The recession affects all aspects of life, including divorce. According to Cape Town divorce law expert Peter Baker, although over the last ten years there has been a marked increase in the divorce rate, the figures released recently show a steep decline. Couples can no longer afford to get divorced from a financial view point. They are settling for staying in separate bedrooms of the house because the expense of moving out is simply too high.
Considering the desperate financial situation most of the couples are facing, how much of their marital woes are the direct result of being in debt?
Luke Hirst MD of DebtBusters says, “ Financial difficulty can be a huge strain on a family. In most cases the family members haven’t been involved in the household budget and are spending beyond their means. South African families need to be proactive and realistic about spending and budgeting.”
In this article we investigate the effects debt has on a marriage and give you useful advice and guidance on how to keep your relationship strong in financially tough times.
How debt affects marriage
A marriage usually consists of a saver and a spender. This combination won’t cause too many issues when the finances are up, but in times of debt it can put huge strain on the relationship. As most of our spending habits are instilled in us when we are young, they are difficult to break. This leads to a degree of stubbornness and builds up resentment in the relationship. This resentment will result in finger-pointing and arguments which are highly destructive to any marriage.
It can be very beneficial to bring your spouse into see your DebtBusters consultant so that he/she can gain a firm understanding of where you stand financially and what your debt solution process entails.
How to keep your marriage intact during tough financial times:
We know that you need a strong support system when you are struggling with debt... Read our tips and guidelines for a healthy family environment during these tough times:
• Be honest and up front. Make sure you tell your spouse the whole truth about your financial situation. The more they know the easier it will be for them to support and understand your needs.
• Get your family involved. Involve your spouse and your children (depending on their ages) in the family budget. This will help them realise where they need to compromise and motivate them to help.

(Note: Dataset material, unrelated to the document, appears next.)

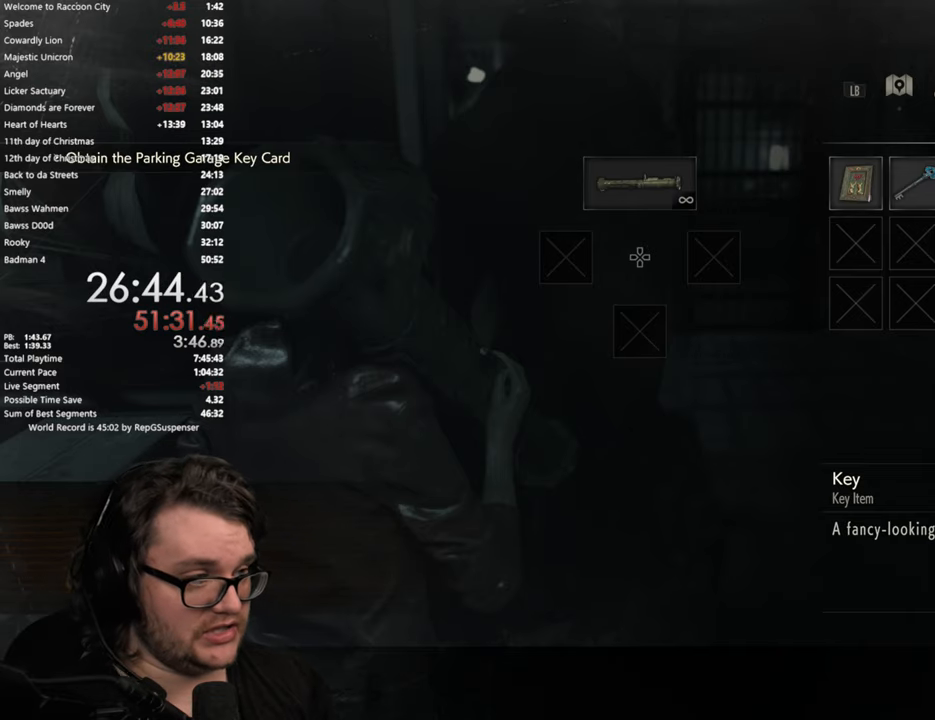
{"buttons": [], "left_stick": "center", "right_stick": "center", "button_events": [[333, "CIRCLE", "down"], [467, "CIRCLE", "up"]]}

• Talk, talk, talk. Communication is key. Encourage your family to talk about how they are feeling about the situation. Talk to them about how you are feeling. The more things that are out in the open, the less chance for resentment, upset and arguments.
• Speak to family friends. Being in debt is not a crime and you shouldn’t be ashamed. Speak to friends about your situation, you’ll find that some of them have been in the same situation. They might even be able to give you some valuable advice and tips and talking about it will also lighten the load of your problems.
• Family outings. You don’t have to blow your budget to enjoy a day out with your family or spouse. It is very important to carry on spending quality time with your loved ones while you are going through a stressful financial period. Take them on a picnic, build a puzzle together, walk your dogs, go on a hike, cook together... As long as you are spending time together it doesn’t matter what you do.
• Work as a team. When making budget cuts make sure to involve your spouse and talk through what your family needs and what are luxuries. Involving them in these decisions should avoid confrontation and misunderstandings.